Appears: Aeneas · Dido · Juno · Venus · Jupiter
Book 5
A year after Anchises's death, the fleet is blown back to his tomb in Sicily. Aeneas holds funeral games — boat race, foot-race, boxing, archery, an arrow that catches fire in mid-air as an omen. The Trojan women, weary of seven years at sea, set fire to the ships; most are saved by a sudden rain Jupiter sends. Anchises appears in a dream and tells his son to meet him in the underworld at Cumae before reaching Italy.
Appears: Aeneas · Anchises · Ascanius · Venus
Book 6
The philosophical heart of the poem. Aeneas descends into the underworld at Cumae with the Sibyl as guide. He meets Dido — she turns away in silence and walks back into the shade. He finds his father in the Elysian Fields, who shows him the parade of unborn Roman souls in a long prophecy ending on the early death of Augustus's young heir Marcellus. The future the founding serves is made visible. So is its cost.
Appears: Aeneas · Anchises · The Sibyl · Dido
Books VII–XII · The War
Italy, the broken peace, the duel for Lavinia.
Book 7
The Trojans land in Italy and notice they are eating their tables — the harpy curse fulfilled. King Latinus offers Aeneas his daughter Lavinia in fulfillment of an oracle. Juno, refusing to yield to fate, releases the fury Allecto from the underworld; she poisons Queen Amata, then Turnus, then the countryside. Within days, the kingdom is at war. The book ends with a great catalogue of Italian warriors — Mezentius, Camilla, Turnus at their head.

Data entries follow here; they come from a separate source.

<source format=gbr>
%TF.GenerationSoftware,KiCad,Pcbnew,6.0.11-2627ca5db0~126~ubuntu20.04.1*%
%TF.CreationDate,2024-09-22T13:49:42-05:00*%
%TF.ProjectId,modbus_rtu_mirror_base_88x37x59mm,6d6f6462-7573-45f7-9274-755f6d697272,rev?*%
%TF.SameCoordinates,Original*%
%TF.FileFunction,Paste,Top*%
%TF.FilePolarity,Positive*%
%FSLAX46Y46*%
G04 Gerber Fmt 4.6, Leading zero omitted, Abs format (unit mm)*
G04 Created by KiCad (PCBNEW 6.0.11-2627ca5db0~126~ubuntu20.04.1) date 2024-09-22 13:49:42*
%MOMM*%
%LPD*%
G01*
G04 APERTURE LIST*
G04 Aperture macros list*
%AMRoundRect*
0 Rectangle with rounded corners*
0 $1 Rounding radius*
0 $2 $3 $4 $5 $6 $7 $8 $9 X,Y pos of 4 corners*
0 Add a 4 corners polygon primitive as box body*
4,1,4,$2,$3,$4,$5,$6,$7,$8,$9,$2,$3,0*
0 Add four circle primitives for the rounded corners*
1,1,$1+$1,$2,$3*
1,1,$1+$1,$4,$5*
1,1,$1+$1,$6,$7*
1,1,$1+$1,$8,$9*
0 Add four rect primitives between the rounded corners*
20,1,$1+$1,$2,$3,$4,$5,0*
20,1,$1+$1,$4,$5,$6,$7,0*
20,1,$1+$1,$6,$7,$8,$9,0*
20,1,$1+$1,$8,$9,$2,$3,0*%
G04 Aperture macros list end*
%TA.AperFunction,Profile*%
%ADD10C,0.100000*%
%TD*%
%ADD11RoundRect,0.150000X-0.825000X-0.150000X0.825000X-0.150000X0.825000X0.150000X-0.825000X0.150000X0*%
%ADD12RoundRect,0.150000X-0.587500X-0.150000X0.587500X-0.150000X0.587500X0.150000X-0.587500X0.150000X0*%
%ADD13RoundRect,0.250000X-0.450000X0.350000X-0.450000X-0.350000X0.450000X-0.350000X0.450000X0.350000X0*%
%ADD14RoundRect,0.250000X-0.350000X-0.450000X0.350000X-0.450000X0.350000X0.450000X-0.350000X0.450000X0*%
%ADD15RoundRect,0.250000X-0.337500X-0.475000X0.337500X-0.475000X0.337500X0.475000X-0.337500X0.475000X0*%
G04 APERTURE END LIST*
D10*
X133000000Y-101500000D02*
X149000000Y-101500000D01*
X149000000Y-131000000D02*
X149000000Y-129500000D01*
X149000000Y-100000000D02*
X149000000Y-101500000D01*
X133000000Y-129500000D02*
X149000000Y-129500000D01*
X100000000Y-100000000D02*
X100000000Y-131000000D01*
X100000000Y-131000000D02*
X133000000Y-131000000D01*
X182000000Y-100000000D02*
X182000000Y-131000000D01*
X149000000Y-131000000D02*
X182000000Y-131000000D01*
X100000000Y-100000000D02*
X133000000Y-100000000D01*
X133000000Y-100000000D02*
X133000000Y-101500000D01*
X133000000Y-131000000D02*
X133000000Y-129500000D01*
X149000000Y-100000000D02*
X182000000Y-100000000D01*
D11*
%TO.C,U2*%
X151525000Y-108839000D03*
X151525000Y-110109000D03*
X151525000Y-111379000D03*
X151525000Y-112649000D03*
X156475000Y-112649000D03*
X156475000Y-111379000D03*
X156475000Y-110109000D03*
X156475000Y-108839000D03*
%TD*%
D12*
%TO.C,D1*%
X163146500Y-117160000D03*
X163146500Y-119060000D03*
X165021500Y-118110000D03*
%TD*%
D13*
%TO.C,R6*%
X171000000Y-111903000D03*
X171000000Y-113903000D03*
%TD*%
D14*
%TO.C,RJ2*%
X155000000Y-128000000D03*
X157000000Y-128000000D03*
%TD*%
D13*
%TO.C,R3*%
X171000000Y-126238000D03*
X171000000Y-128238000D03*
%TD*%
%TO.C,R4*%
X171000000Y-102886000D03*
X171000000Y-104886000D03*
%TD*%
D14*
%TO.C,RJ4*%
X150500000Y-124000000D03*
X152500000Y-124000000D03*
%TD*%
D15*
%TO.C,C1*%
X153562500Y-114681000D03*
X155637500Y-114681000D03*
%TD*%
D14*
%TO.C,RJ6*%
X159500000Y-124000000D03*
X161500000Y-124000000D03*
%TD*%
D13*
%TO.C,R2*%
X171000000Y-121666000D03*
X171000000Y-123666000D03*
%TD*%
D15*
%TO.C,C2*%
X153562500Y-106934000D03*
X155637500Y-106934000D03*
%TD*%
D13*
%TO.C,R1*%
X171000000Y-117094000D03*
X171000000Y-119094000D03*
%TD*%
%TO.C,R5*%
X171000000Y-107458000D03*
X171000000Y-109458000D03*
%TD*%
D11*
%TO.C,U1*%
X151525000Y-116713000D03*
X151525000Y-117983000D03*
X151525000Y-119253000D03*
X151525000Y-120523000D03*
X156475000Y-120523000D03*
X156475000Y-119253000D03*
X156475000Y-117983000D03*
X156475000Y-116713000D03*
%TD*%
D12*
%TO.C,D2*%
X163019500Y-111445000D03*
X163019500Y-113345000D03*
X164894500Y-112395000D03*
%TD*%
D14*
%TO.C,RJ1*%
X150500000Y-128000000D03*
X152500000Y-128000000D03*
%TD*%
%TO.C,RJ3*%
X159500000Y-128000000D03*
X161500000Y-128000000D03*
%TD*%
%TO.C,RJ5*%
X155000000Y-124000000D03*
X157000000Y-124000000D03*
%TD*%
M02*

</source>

Appears: Aeneas · Latinus · Lavinia · Turnus · Juno
Book 8
Aeneas rows a single ship up the Tiber and is welcomed by old King Evander at the small Greek settlement on the future site of Rome. Evander walks him through what will become the Forum, the Capitol, the Tarpeian Rock. Pallas, Evander's only son, is sent to fight at Aeneas's side. That night Vulcan forges Aeneas a shield engraved with all of Roman history to come — ending at Augustus's victory at Actium against Antony and Cleopatra.

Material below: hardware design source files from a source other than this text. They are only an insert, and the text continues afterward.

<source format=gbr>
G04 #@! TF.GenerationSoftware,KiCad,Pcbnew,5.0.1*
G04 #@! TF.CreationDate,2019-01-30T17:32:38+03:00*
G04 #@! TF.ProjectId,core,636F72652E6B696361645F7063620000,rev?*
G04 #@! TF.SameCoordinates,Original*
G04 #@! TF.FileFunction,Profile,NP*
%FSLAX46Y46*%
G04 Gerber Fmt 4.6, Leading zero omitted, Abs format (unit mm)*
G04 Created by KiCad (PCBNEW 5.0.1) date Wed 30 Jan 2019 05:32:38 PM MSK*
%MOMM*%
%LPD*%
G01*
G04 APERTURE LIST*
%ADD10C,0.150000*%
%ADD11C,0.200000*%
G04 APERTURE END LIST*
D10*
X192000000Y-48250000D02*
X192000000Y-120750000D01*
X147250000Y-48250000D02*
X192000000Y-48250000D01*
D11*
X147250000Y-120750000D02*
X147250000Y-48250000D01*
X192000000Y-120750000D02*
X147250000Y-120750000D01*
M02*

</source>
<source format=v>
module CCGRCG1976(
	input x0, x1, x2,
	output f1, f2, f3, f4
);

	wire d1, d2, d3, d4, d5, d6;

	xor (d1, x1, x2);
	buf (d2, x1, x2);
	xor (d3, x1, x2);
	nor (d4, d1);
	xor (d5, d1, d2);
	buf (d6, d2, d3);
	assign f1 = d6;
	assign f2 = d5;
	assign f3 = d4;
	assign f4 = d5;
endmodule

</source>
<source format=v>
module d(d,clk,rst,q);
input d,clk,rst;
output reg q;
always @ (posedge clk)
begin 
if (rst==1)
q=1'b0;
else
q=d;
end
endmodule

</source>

Appears: Aeneas · Evander · Pallas · Venus
Book 9
With Aeneas away, Turnus assaults the Trojan camp. The fleet is miraculously transformed by the goddess Cybele into sea-nymphs to escape Turnus's fires. Two young friends, Nisus and Euryalus, slip out for a night raid and do not return — Euryalus's polished helmet catches the moonlight and gives them away. The next day Ascanius, fourteen, makes his first kill in battle, and Apollo comes down to tell him to fight no more.

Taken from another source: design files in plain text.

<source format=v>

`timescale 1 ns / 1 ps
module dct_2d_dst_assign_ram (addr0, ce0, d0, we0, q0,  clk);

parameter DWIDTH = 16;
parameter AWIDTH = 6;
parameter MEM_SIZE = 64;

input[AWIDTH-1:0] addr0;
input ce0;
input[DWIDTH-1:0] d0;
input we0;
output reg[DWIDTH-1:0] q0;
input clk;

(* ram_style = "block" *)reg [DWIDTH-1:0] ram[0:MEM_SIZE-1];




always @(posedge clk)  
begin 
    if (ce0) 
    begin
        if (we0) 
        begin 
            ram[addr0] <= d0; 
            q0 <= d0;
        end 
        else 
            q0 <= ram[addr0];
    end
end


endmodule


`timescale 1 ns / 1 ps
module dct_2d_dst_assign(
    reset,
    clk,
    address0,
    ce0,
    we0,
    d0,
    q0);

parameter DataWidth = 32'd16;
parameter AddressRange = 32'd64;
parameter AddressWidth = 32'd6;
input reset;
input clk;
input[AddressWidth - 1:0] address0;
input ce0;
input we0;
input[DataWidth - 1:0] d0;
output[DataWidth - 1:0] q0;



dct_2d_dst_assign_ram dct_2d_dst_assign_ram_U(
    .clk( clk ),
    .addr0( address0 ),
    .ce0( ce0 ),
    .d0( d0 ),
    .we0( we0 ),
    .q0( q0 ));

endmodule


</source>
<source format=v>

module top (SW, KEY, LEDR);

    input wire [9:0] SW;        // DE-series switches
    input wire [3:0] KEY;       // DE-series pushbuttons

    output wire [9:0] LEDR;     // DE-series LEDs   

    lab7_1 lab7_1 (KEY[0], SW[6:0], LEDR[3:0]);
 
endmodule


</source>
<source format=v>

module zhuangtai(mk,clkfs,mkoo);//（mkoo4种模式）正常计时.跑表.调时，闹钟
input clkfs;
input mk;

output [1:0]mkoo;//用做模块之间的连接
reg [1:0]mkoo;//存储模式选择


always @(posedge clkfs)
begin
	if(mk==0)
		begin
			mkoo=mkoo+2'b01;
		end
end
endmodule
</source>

Appears: Turnus · Ascanius · Aeneas
Book 10
Jupiter forbids the gods from interfering — fate will decide. Aeneas returns by sea with the Etruscan allies and leaps into the surf in the new armor Vulcan made him. Young Pallas is killed by Turnus, who strips his sword-belt as a trophy — a decision that will undo him. Aeneas, in grief, kills Mezentius's young son Lausus and Mezentius himself. The day belongs to the Trojans, but Pallas is dead.
Appears: Aeneas · Turnus · Pallas · Jupiter
Book 11
A truce to bury the dead. Pallas is sent home to his father Evander with a great procession; the old king's grief is unbearable. The Latin council debates peace; Turnus refuses. The fighting resumes. The warrior maiden Camilla leads a brilliant cavalry charge against the Trojans and is killed from cover by a coward named Arruns, with a single javelin. The Italian line breaks. Turnus, hearing the news, rides for the city.
Appears: Aeneas · Turnus · Pallas · Evander · Camilla
Book 12
The poem's last book. Single combat is arranged; Juno breaks it through Turnus's sister Juturna; the war resumes. Aeneas is wounded and healed by Venus. Juno yields to Jupiter on the condition that the Trojans take the Latin name and language. The duel happens. Turnus surrenders, asks for mercy. Aeneas hesitates, sees Pallas's belt on his shoulder, and kills him in fury. The poem ends in the next four lines, on a soul going down to the shadows indignant.